Элис сидела в гостиной, не включая света. Лишь холодный, синеватый свет от огромного телевизора прыгал по стенам, оживляя тени и делая знакомую комнату чужой. На экране одно за другим плыли фотографии из папки «Семейный архив». Вот они с Марком в Праге, на Карловом мосту. Ей тридцать, ему тридцать пять. Она смеётся, запрокинув голову, а он смотрит на неё с такой нежностью, что сейчас, спустя восемь лет, от этой картинки перехватывало дыхание. А вот и Лера, лет пяти, на пляже, вся в песке, с ракушкой в протянутой руке. Счастливые, наивные лица людей, которые не знают, что будущее уже подкрадывается к ним с острыми лезвиями за спиной.
Элис потянулась к кружке с остывшим чаем, и её взгляд упал на собственное отражение в тёмном экране окна. Женщина с тёмными волосами, собранными в небрежный пучок, в большом уютном кардигане, который теперь висел на ней мешком. Она провела рукой по бедру, снова поймав себя на ядовитой мысли: «Неужели всё из-за этого? Я стала недостаточно яркой? Слишком обычной?» Это было бессмысленно и больно.
Внезапно скрипнула дверь, и в гостиную, щурясь от света телевизора, заглянула Лера.
–Мам? Ты тут?
Элис вздрогнула, оторвавшись от мыслей, и потянулась к пульту.
–Да, солнышко, я здесь.
Но было поздно. Лера вошла в комнату, и свет экрана выхватил её из полумрака. На ней были облегающие чёрные джинсы и короткая розовая куртка. Русые волнистые волосы, ещё влажные после душа, были собраны в высокий хвост. В её голубых глазах читалась тревога.
– Опять смотришь… – тихо сказала она. – Мам, ну зачем?
–Так… Вспомнила, – голос прозвучал хрипло. – Ты куда-то собралась?
–Да, с Катей и Софи. В торговый. – Лера переминалась с ноги на ногу. – Ты… как ты?
Элис заставила себя улыбнуться.
–Всё нормально, родная. Иди к друзьям.
–Я могу остаться, если что…
–Абсолютно ничего не «что». Иди, развлекайся.
– Ты не старая, – отозвалась Лера, но её лицо уже посветлело от облечения. Она быстро поцеловала мать в щеку. – Я ненадолго. Позвоню. Ладно?
–Ладно, солнышко. Осторожнее.
Дверь закрылась. Тишина, ещё более громкая, чем прежде, снова обрушилась на Элис. Она осталась одна со своим отражением в окне, с разбитым сердцем и слайд-шоу из прошлой жизни, которая оказалось большой и жестокой ложью.
Тот роковой вечер, к которому возвращались мысли Элис, был ничем не примечательным. Конец августа. Воздух за окном был густым, почти вязким от влаги, пахнущим спелыми яблоками с дач соседей и вечерней прохладой. В кухне, залитой желтым светом абажура, стоял запах грибного супа, который Марк, по его словам, обожал. Он собирался на «ночное дежурство» – термин, который за последние два года стал появляться в их обиходе все чаще и чаще.

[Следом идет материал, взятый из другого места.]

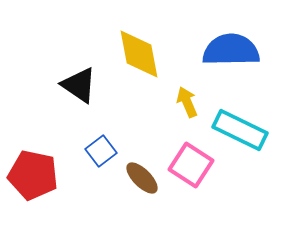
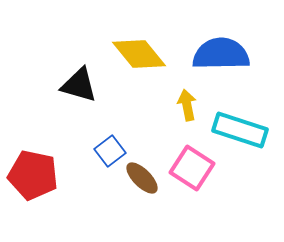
blue semicircle: moved 10 px left, 4 px down
yellow diamond: rotated 28 degrees counterclockwise
black triangle: rotated 18 degrees counterclockwise
yellow arrow: moved 3 px down; rotated 12 degrees clockwise
cyan rectangle: rotated 8 degrees counterclockwise
blue square: moved 9 px right
pink square: moved 1 px right, 3 px down
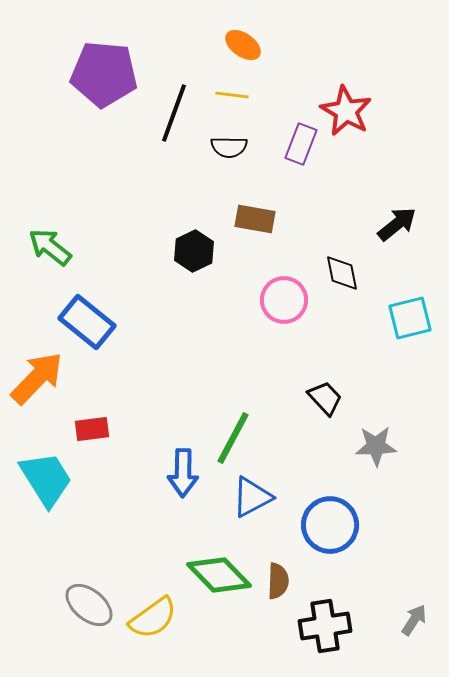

Элис, вытирая последнюю тарелку, увидела, что он забыл на зарядке свой телефон. Экран вспыхнул от нового сообщения, и ее взгляд машинально скользнул по тексту. Имя «Наталья» ничего ей не говорило. Но слова… Слова были обжигающе-откровенными: «Скучаю. Приезжай, как освободишься. Моя дверь тебе открыта».
Сердце Элис не заколотилось, а наоборот, будто остановилось, превратившись в комок льда где-то под ребрами. Пальцы сами, против ее воли, потянулись к экрану, разблокируя его. И дальше ее глаза, не веря, проглатывали одно сообщение за другим. Нежные, пошлые, полные циничных обсуждений их с Марком семейной жизни, ее «упертости» и его «усталости». Переписка тянулась на месяцы. На два долгих, лживых года.